I'm eliminating all of these stocks from the Watch List consideration, with one notable exception. Texas Pacific Land is not really a true E&P firm, but more of a landowner who leases to E&P companies. That is a much different business model, and TPL has quite attractive long-term ROIC figures. That stock will not be eliminated just yet - we may come back for a deeper dive later.

Additionally, we will eliminate Helix (HLX) and Nabors (NBR). Both of these are drilling equipment and services providers. While their revenues are not directly tied to commodity prices, the overall demand for what they offer ultimately is determined by them. Upstream equipment and services are also very competitive markets with limited moat potential.

Leaving The Rest... For Now

That leaves a handful of other names in the Green Screen. After some abbreviated research, we're going to leave these "open" for now, and may come back to them later. Briefly...

Delek Logistics (DKL) shows as "refining" in the Green Screen, but is actually more of a midstream operation, with their primary business being transportation and storage. Midstream is a interesting business model given its stable contract-based revenue sources, but long-term growth is a question mark.

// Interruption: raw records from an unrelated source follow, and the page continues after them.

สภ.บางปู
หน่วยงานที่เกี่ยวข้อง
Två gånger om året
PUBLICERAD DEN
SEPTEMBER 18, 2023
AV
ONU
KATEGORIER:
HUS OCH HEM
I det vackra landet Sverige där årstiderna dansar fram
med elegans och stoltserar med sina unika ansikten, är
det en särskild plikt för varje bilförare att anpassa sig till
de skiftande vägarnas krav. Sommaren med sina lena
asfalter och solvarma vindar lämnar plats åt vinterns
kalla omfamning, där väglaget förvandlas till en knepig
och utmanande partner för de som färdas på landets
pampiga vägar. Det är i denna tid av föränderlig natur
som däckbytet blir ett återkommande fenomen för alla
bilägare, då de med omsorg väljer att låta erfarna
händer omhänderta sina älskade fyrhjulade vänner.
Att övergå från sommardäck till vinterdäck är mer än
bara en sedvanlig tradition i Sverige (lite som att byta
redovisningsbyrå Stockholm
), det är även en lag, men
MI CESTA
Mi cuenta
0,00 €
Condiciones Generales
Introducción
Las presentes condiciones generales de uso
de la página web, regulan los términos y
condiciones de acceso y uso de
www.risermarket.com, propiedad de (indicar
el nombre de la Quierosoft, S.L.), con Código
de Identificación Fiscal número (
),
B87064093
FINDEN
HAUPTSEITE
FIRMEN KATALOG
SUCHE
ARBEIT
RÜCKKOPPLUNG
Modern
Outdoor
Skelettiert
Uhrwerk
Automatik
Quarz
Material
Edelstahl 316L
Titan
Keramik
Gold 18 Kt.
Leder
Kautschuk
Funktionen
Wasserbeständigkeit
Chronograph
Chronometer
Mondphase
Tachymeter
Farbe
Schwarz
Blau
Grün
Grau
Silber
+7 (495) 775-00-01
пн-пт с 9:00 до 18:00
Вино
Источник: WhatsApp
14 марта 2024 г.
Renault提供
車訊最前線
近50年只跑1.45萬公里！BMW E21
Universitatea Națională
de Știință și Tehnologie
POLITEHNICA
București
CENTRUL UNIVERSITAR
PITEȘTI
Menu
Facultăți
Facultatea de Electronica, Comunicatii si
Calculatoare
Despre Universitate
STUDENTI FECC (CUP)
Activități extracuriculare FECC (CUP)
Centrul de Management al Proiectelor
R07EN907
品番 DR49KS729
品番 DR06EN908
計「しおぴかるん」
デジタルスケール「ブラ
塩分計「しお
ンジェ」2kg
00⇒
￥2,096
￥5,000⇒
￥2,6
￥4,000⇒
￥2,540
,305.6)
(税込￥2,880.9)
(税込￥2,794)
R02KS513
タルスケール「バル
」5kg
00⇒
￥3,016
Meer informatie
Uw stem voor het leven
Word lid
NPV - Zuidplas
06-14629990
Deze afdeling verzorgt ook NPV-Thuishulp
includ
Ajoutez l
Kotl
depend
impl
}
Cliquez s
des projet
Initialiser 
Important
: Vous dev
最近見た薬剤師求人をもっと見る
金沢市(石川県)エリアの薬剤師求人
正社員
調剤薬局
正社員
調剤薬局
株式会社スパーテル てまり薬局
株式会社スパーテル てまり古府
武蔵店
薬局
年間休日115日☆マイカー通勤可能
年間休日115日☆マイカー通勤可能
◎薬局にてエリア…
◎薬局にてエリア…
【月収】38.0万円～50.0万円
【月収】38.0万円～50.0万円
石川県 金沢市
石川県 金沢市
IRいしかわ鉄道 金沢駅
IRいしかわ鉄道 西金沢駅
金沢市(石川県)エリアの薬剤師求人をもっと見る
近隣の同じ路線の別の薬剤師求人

It is a similar story for DHT Holdings (DHT). This is a midstream firm, however, it is a much smaller operation than Delek, owning just 26 large oil tankers operating out of 3 countries. It owns no pipeline, storage, or terminal assets, which limits its attractiveness at a glance.

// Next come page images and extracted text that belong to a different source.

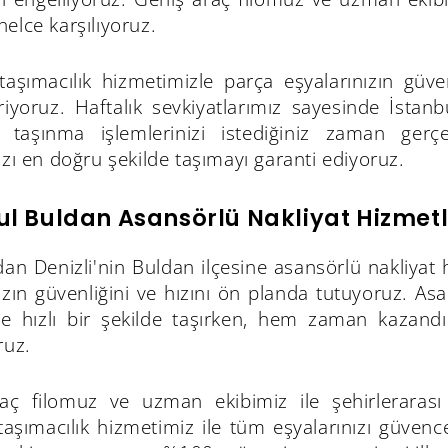
elce karşılıyoruz.
 taşımacılık hizmetimizle parça eşyalarınızın güv
iriyoruz. Haftalık sevkiyatlarımız sayesinde İsta
r, taşınma işlemlerinizi istediğiniz zaman gerçek
ızı en doğru şekilde taşımayı garanti ediyoruz.
ul Buldan Asansörlü Nakliyat Hizmetl
dan Denizli'nin Buldan ilçesine asansörlü nakliyat 
ızın güvenliğini ve hızını ön planda tutuyoruz. Asa
ve hızlı bir şekilde taşırken, hem zaman kazand
ruz.
aç filomuz ve uzman ekibimiz ile şehirlerarası
 taşımacılık hizmetimiz ile tüm eşyalarınızı güvenc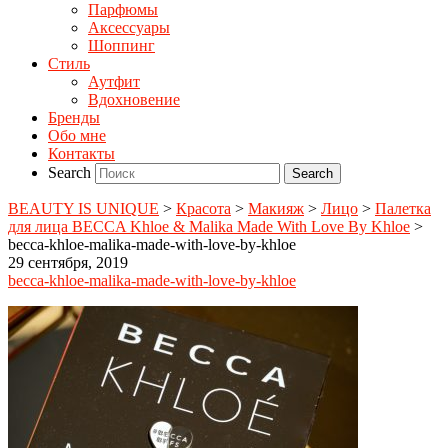
Парфюмы
Аксессуары
Шоппинг
Стиль
Аутфит
Вдохновение
Бренды
Обо мне
Контакты
Search
BEAUTY IS UNIQUE
>
Красота
>
Макияж
>
Лицо
>
Палетка
для лица BECCA Khloe & Malika Made With Love By Khloe
>
becca-khloe-malika-made-with-love-by-khloe
29 сентября, 2019
becca-khloe-malika-made-with-love-by-khloe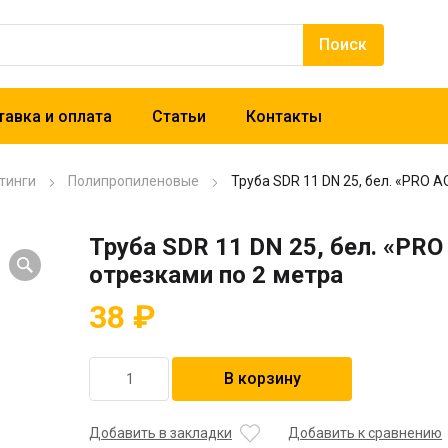
авка и оплата
Статьи
Контакты
тинги
Полипропиленовые
Труба SDR 11 DN 25, бел. «PRO A
Труба SDR 11 DN 25, бел. «PRO
отрезками по 2 метра
38
₽
Количество
В корзину
товара
Труба
SDR
Добавить в закладки
Добавить к сравнению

Lastly is Equinor (EQNR), the only integrated name on the list. Equinor is actually quite a large firm at a $100 billion market cap, and is about 70% owned by the government of Norway. At a glance, I don't see anything particularly notable about the firm's operating performance compared to U.S. majors like ExxonMobil or Chevron. Equinor's current growth advantage over those two companies is its location in Europe, a continent starved of Russian energy right now. I doubt Equinor would make the cut for the Watch List, but it needs a bit of a deeper dive than this.